Top of Task inputs

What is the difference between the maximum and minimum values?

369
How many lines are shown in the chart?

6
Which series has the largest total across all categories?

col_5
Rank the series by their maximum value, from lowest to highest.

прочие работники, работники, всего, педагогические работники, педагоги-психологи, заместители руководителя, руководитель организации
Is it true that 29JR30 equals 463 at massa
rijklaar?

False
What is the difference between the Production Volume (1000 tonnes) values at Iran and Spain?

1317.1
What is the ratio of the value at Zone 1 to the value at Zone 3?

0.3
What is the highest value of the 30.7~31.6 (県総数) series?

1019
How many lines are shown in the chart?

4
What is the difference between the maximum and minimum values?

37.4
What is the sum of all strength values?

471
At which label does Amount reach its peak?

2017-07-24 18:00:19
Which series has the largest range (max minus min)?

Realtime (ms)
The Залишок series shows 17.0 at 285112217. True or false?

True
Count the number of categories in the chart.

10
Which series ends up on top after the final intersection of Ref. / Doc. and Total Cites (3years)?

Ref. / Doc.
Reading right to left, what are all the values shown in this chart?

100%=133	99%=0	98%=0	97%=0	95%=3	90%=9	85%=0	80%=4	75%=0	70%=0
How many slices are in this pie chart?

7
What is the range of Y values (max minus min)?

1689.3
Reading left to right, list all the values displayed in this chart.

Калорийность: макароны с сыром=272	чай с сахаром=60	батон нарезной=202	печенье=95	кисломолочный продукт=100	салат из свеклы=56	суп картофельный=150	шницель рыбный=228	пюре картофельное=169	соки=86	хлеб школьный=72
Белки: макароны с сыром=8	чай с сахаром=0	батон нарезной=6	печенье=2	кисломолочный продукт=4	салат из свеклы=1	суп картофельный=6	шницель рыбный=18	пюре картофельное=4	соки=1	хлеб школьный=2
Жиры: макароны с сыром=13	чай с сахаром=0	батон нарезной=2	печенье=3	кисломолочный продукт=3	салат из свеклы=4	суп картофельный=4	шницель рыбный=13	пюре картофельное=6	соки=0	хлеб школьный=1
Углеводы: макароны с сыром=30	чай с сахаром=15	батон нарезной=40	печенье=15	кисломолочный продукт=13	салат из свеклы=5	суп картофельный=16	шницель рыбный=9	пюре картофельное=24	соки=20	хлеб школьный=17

Bottom of Task inputs

• _Exercise instructions_
Please count the lines of the material above that contain the string "сыром", with letter case counting, and reply with the number alone.

• _Reply_
4